• _Text block_
SEC Issues Order to Reduce Operating Costs of Consolidated Audit Trail

Steps Toward Regulating the Cost of the CAT

The SEC has issued a new order granting conditional exemptive relief toward certain requirements under the Consolidated Audit Trail NMS Plan (“CAT NMS Plan”), Regulation NMS Rule 613, and Rule 17a-1 under the Securities Exchange Act of 1934. This relief enables the self-regulatory organizations (SROs) participating in the plan to significantly reduce operating costs for the Consolidated Audit Trail (“CAT”) while preserving its core regulatory function. (SEC)


What the Order Does: Key Changes to CAT Cost Structure

The SEC’s exemptive relief primarily addresses four major categories of cost-burden reduction for CAT operations: lifecycle linkages, late-report record re-processing, query tool functionality, and data storage/retention. (SEC)

Lifecycle Linkages:
Under the CAT NMS Plan as previously structured, participants had to create interim lifecycle linkages (order event identification and linking) by T+1 (next day) and final linkages by T+5. With the new relief, participants may cease creating those interim lifecycles unless requested by a regulator, and only final linkages by T+5 at 8 a.m. ET are required except for specified options market-maker quotes. (SEC)

• _What to produce_
Return the full text on the SEC order about audit trail costs, word for word, with nothing changed. The records that come next are separate material and are not part of the text on the SEC order.

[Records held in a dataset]
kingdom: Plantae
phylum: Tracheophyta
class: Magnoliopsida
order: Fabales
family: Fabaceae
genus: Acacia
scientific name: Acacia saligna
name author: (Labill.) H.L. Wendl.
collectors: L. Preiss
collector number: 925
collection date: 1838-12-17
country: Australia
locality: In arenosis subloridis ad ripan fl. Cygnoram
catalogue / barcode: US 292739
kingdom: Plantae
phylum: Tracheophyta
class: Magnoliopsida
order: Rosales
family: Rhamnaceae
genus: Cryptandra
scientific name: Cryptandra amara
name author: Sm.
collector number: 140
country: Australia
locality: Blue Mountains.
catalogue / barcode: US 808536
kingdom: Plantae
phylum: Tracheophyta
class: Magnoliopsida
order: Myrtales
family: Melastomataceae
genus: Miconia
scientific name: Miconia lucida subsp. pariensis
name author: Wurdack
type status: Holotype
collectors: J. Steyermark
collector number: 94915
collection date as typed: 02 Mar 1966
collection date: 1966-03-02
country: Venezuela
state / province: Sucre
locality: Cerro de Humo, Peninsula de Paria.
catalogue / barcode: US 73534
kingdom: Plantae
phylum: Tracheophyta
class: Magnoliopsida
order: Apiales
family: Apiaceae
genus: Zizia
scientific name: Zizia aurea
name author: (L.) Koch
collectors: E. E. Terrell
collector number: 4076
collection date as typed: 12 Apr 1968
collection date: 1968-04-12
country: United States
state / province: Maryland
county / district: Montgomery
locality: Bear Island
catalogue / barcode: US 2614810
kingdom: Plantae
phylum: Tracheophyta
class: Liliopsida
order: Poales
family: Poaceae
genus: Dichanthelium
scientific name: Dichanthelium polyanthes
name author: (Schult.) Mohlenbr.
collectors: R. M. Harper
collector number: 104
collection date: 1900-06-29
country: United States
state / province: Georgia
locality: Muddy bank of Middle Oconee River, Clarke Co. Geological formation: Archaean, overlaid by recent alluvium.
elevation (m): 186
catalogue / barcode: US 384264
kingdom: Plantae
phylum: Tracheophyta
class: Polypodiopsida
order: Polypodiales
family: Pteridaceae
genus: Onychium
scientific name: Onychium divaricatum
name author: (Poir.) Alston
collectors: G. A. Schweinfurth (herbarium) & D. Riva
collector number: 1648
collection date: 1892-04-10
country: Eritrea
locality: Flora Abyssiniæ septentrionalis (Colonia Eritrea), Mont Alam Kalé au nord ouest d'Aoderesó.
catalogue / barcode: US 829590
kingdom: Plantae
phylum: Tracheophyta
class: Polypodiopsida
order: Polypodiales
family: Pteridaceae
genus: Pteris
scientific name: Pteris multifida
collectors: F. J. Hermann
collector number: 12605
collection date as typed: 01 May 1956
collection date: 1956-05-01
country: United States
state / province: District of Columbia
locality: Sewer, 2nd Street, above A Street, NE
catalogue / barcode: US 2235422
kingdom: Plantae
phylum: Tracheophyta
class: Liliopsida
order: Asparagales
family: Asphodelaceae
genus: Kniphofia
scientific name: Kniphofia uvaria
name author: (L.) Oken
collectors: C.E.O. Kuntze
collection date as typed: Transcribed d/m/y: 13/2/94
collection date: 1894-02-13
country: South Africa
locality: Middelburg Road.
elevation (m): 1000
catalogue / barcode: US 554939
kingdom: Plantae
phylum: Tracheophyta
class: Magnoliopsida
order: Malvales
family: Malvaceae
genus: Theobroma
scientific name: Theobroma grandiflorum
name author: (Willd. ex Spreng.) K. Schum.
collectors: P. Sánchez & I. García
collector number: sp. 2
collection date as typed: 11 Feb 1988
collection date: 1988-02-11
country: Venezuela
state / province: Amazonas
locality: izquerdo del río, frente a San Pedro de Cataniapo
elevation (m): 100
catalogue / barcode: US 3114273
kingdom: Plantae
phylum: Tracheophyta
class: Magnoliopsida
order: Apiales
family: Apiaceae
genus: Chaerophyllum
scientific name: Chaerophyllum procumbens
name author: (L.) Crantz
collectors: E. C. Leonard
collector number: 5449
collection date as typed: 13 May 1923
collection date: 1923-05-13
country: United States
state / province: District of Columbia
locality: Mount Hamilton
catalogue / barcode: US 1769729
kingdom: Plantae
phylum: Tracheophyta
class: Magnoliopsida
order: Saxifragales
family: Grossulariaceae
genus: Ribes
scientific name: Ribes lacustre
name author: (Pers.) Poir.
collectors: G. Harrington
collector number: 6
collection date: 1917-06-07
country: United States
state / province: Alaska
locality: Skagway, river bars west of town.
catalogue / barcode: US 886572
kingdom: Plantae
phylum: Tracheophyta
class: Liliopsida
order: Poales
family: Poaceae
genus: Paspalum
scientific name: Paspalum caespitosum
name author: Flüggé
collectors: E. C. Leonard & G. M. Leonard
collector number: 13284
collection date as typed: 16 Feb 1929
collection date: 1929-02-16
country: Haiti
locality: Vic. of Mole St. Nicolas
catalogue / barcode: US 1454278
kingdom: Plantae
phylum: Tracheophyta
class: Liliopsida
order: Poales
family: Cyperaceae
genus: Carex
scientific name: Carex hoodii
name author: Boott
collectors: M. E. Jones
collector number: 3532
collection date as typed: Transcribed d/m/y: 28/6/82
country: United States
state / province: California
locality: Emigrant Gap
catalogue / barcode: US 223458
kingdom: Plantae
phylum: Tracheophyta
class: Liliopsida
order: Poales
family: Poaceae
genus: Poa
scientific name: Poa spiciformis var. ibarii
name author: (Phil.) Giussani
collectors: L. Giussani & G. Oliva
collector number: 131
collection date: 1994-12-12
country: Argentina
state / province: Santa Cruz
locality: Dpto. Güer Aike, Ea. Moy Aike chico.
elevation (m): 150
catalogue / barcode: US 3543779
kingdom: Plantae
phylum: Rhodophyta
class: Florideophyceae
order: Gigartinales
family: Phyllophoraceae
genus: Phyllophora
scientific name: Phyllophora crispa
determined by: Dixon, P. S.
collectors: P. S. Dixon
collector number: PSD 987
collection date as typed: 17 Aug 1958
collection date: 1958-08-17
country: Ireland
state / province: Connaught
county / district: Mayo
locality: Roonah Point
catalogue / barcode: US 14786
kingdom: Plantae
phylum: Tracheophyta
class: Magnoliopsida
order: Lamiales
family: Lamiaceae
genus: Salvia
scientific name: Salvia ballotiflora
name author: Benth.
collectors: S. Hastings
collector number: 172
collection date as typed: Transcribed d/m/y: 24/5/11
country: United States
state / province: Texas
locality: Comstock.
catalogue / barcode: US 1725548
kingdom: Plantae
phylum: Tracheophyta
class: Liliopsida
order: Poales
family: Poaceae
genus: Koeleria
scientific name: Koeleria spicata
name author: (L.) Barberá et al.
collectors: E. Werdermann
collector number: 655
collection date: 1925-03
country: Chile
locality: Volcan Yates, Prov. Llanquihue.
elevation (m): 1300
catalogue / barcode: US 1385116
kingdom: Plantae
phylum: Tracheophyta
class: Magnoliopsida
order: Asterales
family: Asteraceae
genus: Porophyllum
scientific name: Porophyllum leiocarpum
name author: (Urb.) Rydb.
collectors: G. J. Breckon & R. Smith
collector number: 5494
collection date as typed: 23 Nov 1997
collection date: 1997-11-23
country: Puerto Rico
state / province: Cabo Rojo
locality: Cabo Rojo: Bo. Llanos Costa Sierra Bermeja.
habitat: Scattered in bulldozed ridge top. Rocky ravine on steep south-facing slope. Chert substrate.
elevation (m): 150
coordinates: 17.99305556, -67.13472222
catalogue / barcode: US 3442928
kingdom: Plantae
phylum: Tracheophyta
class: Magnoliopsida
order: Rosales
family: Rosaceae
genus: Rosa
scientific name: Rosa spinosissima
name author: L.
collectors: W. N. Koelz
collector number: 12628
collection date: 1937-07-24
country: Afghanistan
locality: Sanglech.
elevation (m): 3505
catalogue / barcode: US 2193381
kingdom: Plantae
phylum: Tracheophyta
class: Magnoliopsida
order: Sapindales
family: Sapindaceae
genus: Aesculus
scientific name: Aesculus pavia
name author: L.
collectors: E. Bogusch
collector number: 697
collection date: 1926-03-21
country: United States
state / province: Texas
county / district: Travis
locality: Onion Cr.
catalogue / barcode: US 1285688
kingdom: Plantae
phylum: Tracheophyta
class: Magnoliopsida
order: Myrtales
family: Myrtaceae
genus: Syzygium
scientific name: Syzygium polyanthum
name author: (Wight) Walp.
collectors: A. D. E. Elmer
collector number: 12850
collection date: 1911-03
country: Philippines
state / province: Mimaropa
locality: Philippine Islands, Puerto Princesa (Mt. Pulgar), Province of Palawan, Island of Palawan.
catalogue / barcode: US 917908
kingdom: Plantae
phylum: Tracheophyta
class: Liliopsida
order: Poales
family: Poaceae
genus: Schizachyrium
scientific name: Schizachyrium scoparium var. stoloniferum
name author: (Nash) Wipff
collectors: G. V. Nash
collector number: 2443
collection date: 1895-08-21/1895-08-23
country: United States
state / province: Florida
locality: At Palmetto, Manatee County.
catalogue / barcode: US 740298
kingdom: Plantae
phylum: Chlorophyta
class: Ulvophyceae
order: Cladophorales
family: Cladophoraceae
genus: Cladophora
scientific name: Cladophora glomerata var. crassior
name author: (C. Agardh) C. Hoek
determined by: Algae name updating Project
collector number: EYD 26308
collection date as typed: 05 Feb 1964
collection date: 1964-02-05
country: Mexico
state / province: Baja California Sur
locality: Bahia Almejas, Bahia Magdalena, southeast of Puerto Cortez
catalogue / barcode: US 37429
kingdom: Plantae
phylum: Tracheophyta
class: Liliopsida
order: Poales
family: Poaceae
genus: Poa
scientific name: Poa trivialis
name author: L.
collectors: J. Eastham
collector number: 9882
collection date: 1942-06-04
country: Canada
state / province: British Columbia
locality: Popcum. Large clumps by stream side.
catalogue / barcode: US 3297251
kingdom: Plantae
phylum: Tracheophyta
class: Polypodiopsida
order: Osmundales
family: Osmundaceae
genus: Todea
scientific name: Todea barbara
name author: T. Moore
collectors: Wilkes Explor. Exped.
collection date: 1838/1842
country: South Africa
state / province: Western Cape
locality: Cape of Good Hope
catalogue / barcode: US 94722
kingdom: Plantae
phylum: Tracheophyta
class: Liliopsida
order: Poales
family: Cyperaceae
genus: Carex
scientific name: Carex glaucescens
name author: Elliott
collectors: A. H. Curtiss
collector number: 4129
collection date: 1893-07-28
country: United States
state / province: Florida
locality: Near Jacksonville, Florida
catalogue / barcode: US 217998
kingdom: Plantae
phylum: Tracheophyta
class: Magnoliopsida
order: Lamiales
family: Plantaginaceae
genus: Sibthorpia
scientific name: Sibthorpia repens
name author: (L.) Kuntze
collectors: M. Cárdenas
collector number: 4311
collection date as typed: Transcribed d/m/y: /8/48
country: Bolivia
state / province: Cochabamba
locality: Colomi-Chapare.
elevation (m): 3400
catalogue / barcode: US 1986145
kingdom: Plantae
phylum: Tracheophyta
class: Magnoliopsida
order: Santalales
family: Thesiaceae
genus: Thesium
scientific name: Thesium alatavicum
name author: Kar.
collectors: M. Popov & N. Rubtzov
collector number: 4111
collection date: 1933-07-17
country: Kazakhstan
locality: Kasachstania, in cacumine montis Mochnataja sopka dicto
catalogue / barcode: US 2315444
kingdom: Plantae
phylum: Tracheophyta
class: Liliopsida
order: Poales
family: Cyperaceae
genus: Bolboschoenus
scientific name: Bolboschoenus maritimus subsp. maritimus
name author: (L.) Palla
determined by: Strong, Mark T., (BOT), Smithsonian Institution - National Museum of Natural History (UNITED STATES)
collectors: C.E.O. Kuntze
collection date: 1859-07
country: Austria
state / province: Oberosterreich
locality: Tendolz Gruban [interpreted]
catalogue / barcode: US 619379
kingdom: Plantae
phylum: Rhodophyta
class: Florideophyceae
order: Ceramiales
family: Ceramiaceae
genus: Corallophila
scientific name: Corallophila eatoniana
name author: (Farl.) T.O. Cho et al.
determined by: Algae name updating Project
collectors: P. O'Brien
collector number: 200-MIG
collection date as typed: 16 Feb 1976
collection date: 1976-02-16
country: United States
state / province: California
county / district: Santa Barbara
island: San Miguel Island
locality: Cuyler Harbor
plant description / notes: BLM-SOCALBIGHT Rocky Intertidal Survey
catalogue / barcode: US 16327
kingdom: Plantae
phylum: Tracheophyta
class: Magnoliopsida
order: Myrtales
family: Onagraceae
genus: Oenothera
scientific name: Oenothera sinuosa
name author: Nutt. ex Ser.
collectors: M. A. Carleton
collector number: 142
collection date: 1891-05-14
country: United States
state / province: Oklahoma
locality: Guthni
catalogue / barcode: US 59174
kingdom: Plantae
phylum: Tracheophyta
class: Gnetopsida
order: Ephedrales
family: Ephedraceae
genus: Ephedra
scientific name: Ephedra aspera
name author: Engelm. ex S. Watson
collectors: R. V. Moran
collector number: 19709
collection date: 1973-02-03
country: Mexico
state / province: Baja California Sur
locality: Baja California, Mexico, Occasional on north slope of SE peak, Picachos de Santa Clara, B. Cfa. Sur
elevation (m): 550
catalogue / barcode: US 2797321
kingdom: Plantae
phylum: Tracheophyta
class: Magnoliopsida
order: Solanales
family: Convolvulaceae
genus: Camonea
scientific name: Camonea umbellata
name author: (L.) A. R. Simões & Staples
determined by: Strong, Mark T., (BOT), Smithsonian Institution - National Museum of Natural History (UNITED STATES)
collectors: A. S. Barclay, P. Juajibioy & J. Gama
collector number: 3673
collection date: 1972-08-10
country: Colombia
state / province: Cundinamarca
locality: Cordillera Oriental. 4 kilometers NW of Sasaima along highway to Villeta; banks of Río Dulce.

• _Complete output_
SEC Issues Order to Reduce Operating Costs of Consolidated Audit Trail

Steps Toward Regulating the Cost of the CAT

The SEC has issued a new order granting conditional exemptive relief toward certain requirements under the Consolidated Audit Trail NMS Plan (“CAT NMS Plan”), Regulation NMS Rule 613, and Rule 17a-1 under the Securities Exchange Act of 1934. This relief enables the self-regulatory organizations (SROs) participating in the plan to significantly reduce operating costs for the Consolidated Audit Trail (“CAT”) while preserving its core regulatory function. (SEC)


What the Order Does: Key Changes to CAT Cost Structure

The SEC’s exemptive relief primarily addresses four major categories of cost-burden reduction for CAT operations: lifecycle linkages, late-report record re-processing, query tool functionality, and data storage/retention. (SEC)

Lifecycle Linkages:
Under the CAT NMS Plan as previously structured, participants had to create interim lifecycle linkages (order event identification and linking) by T+1 (next day) and final linkages by T+5. With the new relief, participants may cease creating those interim lifecycles unless requested by a regulator, and only final linkages by T+5 at 8 a.m. ET are required except for specified options market-maker quotes. (SEC)